Una cita para disfrutar y aprender

  • Hasta el sábado llegarán otros diez lienzos de diversas colecciones.

Gabriele Finaldi está convencido del éxito de Velázquez. Murillo. Sevilla, un proyecto expositivo que plantea algo que, curiosamente, nunca antes se había hecho: una reflexión sobre la relación -ideal más que directa- entre los dos maestros. "Es la primera vez que se acomete algo así y vamos a ver si funciona pero mi impresión hoy, al montar los primeros cuadros, es que afloran muchos paralelismos que tienen que ver con tonalidades que usan los dos artistas, con estructuras pictóricas y temas comunes, como ocurre por ejemplo con los cuadros de género y con sus respectivas versiones de las patronas de la ciudad, Santa Justa y Santa Rufina", explica el comisario ante el cuadro Santa Rufina de Velázquez que compró Focus Abengoa, y que aguarda ya a su equivalente murillesco del Meadows Museum.
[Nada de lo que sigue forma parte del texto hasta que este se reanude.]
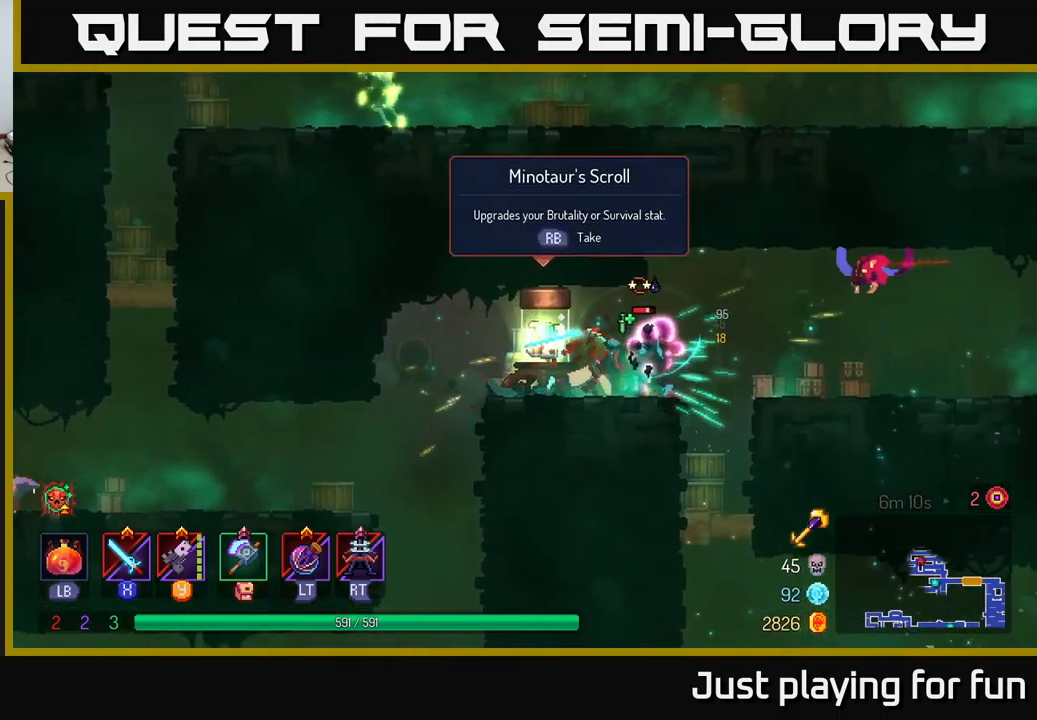
{"buttons": ["X"], "left_stick": "center", "right_stick": "center", "events": [[66, "X", "down"], [150, "X", "up"], [216, "X", "down"], [266, "left_stick", "center"], [316, "X", "up"], [400, "X", "down"]]}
La exposición de la Fundación Focus cuenta con la colaboración del Prado y con ella arranca el Año Murillo, que celebrará el IV Centenario del nacimiento del pintor. De ahí que la cita ponga énfasis también "en aquella Sevilla culta, devota y cosmopolita del XVII donde la pintura era una seña de identidad y un motivo de orgullo social", destacan Anabel Morillo y Gabriele Finaldi. El comisario considera, además, que "el Año Murillo debe servir para volver a mirar lo que significó este pintor en el Siglo de Oro y para profundizar a nivel científico en algunos aspectos de su producción todavía poco conocidos. Más allá, las exposiciones como ésta sirven para aprender pero, sobre todo, para que el público disfrute".

En los próximos días llegarán al Hospital de los Venerables otras diez obras maestras -una de ellas, la de la Wellington Collection, jamás expuesta en España, y otras cinco que regresan por primera vez a la capital andaluza- para conformar una exposición que espera repetir o multiplicar el éxito de público que logró la dedicada a Murillo y Justino de Neve en este mismo espacio, también comisariada por Finaldi. Esas diez obras proceden de las colecciones del Louvre, Orleans, la National Gallery de Londres, Apsley House (The Wellington Collection), el Meadows Museum de Dallas, la Dulwich Picture Gallery de Londres, la Frick Collection de Nueva York, el Nelson-Atkins Museum de Kansas City y el Fondo Cultural Villar Mir.

Junto a las nueve pinturas que cuelgan desde ayer en la sala de exposiciones de la institución sevillana, esos diez préstamos formarán parejas y tríos de obras soberbias que mostrarán las soluciones e innovaciones iconográficas que Velázquez y Murillo desarrollaron tanto en la pintura devocional como de género para, en palabras de Finaldi, "llegar a lo esencial del alma humana y conectar directamente con el espectador".

"Velázquez y Murillo son dos artistas formados con una generación de diferencia en una Sevilla abierta y culta. Llevaron vidas muy diferentes: el mayor de los dos, Velázquez, se trasladó de joven a Madrid y viajó varias veces a Italia. El otro, Murillo, trabajó toda su vida en Sevilla. Pero lo que está claro para mí, como comisario, es que Velázquez permaneció siempre sevillano", concluye Finaldi.